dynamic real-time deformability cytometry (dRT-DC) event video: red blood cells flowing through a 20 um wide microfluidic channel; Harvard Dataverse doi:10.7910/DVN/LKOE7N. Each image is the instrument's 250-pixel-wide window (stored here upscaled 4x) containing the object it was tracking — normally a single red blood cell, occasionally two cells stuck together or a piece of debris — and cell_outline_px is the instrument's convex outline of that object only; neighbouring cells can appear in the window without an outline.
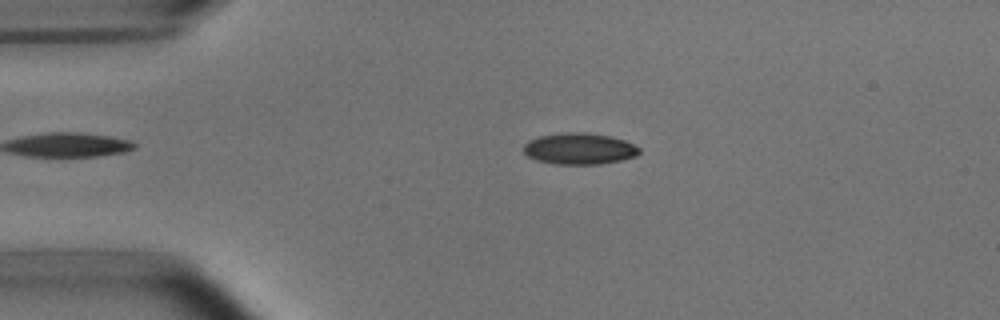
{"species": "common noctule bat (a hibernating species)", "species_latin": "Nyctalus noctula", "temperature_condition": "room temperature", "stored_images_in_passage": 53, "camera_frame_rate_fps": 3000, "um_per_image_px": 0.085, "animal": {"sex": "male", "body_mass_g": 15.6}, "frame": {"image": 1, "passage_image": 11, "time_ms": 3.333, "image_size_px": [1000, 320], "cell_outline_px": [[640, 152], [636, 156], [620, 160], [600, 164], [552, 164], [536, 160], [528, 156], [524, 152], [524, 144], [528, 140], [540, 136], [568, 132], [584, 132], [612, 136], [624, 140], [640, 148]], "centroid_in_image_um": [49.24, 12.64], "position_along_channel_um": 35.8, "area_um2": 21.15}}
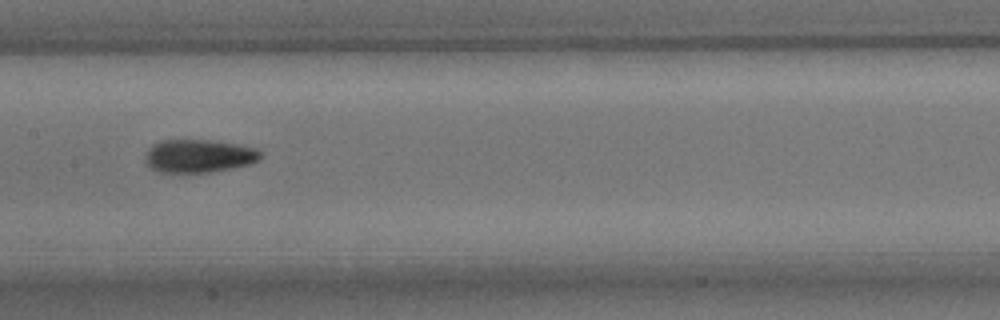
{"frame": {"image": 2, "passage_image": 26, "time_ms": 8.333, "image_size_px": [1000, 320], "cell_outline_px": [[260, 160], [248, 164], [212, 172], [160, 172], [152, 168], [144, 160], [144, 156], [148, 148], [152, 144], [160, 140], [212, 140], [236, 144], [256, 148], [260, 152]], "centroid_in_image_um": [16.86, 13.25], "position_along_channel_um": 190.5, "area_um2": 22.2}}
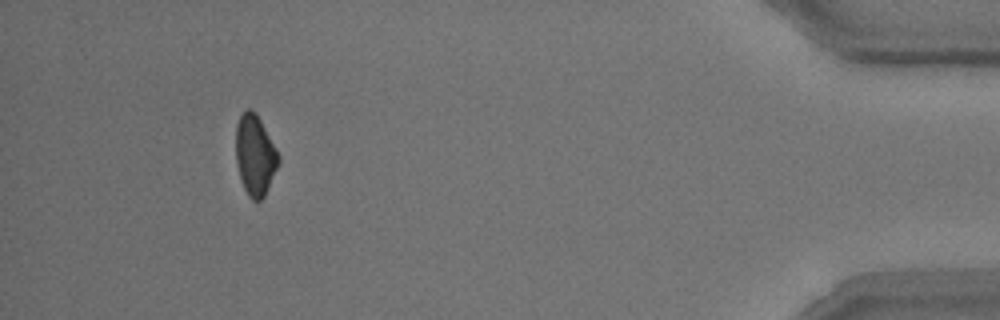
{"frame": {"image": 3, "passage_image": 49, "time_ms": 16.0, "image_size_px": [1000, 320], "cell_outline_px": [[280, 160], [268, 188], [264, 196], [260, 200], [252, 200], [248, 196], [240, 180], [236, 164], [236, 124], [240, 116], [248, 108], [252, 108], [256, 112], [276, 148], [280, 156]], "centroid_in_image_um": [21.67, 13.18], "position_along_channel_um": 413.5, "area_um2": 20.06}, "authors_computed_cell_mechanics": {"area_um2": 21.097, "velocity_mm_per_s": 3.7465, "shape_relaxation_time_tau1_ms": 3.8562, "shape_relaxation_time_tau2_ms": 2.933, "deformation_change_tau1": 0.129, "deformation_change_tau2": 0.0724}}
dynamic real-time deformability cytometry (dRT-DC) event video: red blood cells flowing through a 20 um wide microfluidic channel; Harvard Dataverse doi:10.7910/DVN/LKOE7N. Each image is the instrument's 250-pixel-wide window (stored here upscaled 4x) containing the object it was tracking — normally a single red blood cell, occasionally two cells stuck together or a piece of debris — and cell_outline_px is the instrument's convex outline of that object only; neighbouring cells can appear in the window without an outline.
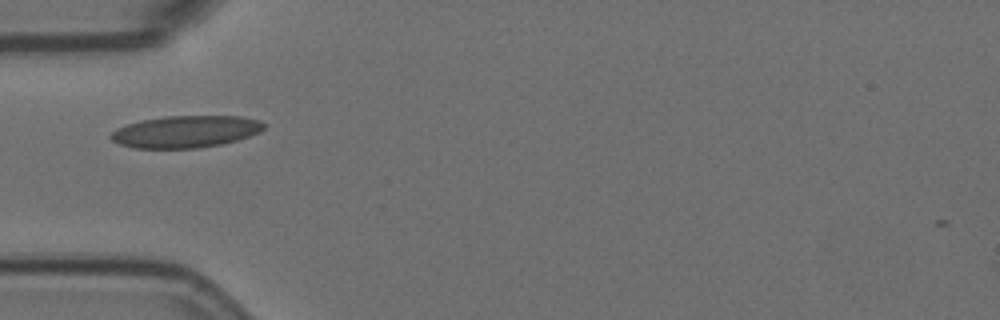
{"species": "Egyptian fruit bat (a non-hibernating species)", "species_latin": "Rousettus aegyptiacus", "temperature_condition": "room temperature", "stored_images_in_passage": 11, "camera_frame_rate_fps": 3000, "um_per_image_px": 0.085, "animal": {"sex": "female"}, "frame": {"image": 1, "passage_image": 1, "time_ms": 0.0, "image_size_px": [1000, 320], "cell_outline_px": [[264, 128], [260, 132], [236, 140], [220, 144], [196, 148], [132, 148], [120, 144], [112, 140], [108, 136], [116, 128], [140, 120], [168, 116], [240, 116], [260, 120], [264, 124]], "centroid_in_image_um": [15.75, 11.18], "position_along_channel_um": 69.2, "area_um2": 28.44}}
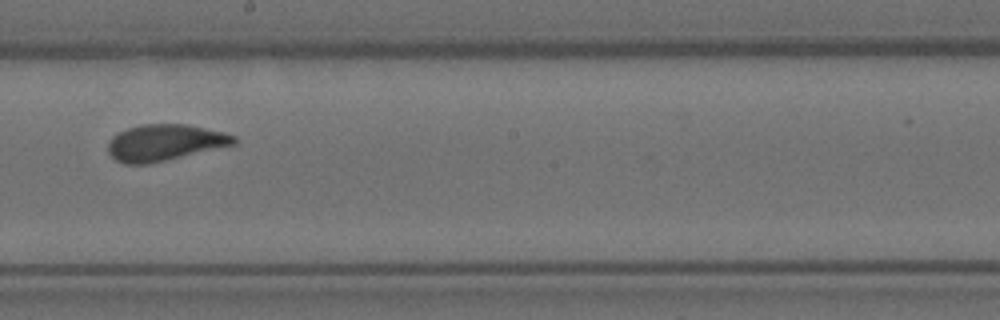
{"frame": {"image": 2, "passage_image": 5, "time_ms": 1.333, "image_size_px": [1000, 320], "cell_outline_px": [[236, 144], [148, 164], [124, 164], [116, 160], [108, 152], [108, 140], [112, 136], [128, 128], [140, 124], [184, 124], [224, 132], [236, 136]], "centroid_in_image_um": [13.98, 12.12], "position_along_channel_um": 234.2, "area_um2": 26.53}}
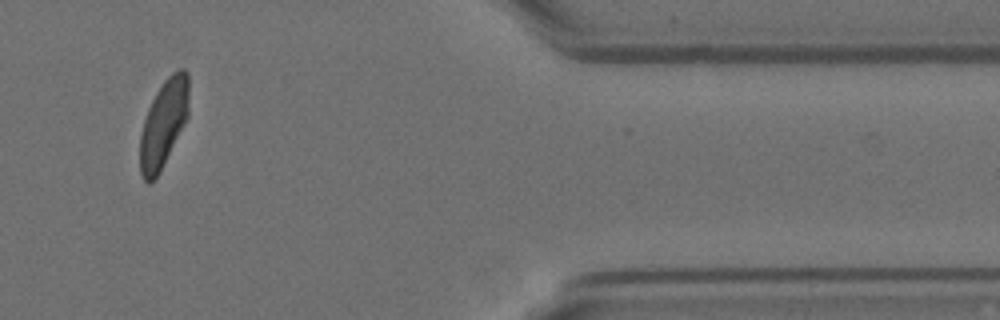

=====

Omit the pictures, and quote the material above exactly as given.

**CORRECT RESPONSE:**
dynamic real-time deformability cytometry (dRT-DC) event video: red blood cells flowing through a 20 um wide microfluidic channel; Harvard Dataverse doi:10.7910/DVN/LKOE7N. Each image is the instrument's 250-pixel-wide window (stored here upscaled 4x) containing the object it was tracking — normally a single red blood cell, occasionally two cells stuck together or a piece of debris — and cell_outline_px is the instrument's convex outline of that object only; neighbouring cells can appear in the window without an outline.
{"species": "common noctule bat (a hibernating species)", "species_latin": "Nyctalus noctula", "temperature_condition": "room temperature", "stored_images_in_passage": 53, "camera_frame_rate_fps": 3000, "um_per_image_px": 0.085, "animal": {"sex": "male", "body_mass_g": 15.6}, "frame": {"image": 1, "passage_image": 11, "time_ms": 3.333, "image_size_px": [1000, 320], "cell_outline_px": [[640, 152], [636, 156], [620, 160], [600, 164], [552, 164], [536, 160], [528, 156], [524, 152], [524, 144], [528, 140], [540, 136], [568, 132], [584, 132], [612, 136], [624, 140], [640, 148]], "centroid_in_image_um": [49.24, 12.64], "position_along_channel_um": 35.8, "area_um2": 21.15}}
{"frame": {"image": 2, "passage_image": 26, "time_ms": 8.333, "image_size_px": [1000, 320], "cell_outline_px": [[260, 160], [248, 164], [212, 172], [160, 172], [152, 168], [144, 160], [144, 156], [148, 148], [152, 144], [160, 140], [212, 140], [236, 144], [256, 148], [260, 152]], "centroid_in_image_um": [16.86, 13.25], "position_along_channel_um": 190.5, "area_um2": 22.2}}
{"frame": {"image": 3, "passage_image": 49, "time_ms": 16.0, "image_size_px": [1000, 320], "cell_outline_px": [[280, 160], [268, 188], [264, 196], [260, 200], [252, 200], [248, 196], [240, 180], [236, 164], [236, 124], [240, 116], [248, 108], [252, 108], [256, 112], [276, 148], [280, 156]], "centroid_in_image_um": [21.67, 13.18], "position_along_channel_um": 413.5, "area_um2": 20.06}, "authors_computed_cell_mechanics": {"area_um2": 21.097, "velocity_mm_per_s": 3.7465, "shape_relaxation_time_tau1_ms": 3.8562, "shape_relaxation_time_tau2_ms": 2.933, "deformation_change_tau1": 0.129, "deformation_change_tau2": 0.0724}}
dynamic real-time deformability cytometry (dRT-DC) event video: red blood cells flowing through a 20 um wide microfluidic channel; Harvard Dataverse doi:10.7910/DVN/LKOE7N. Each image is the instrument's 250-pixel-wide window (stored here upscaled 4x) containing the object it was tracking — normally a single red blood cell, occasionally two cells stuck together or a piece of debris — and cell_outline_px is the instrument's convex outline of that object only; neighbouring cells can appear in the window without an outline.
{"species": "Egyptian fruit bat (a non-hibernating species)", "species_latin": "Rousettus aegyptiacus", "temperature_condition": "room temperature", "stored_images_in_passage": 11, "camera_frame_rate_fps": 3000, "um_per_image_px": 0.085, "animal": {"sex": "female"}, "frame": {"image": 1, "passage_image": 1, "time_ms": 0.0, "image_size_px": [1000, 320], "cell_outline_px": [[264, 128], [260, 132], [236, 140], [220, 144], [196, 148], [132, 148], [120, 144], [112, 140], [108, 136], [116, 128], [140, 120], [168, 116], [240, 116], [260, 120], [264, 124]], "centroid_in_image_um": [15.75, 11.18], "position_along_channel_um": 69.2, "area_um2": 28.44}}
{"frame": {"image": 2, "passage_image": 5, "time_ms": 1.333, "image_size_px": [1000, 320], "cell_outline_px": [[236, 144], [148, 164], [124, 164], [116, 160], [108, 152], [108, 140], [112, 136], [128, 128], [140, 124], [184, 124], [224, 132], [236, 136]], "centroid_in_image_um": [13.98, 12.12], "position_along_channel_um": 234.2, "area_um2": 26.53}}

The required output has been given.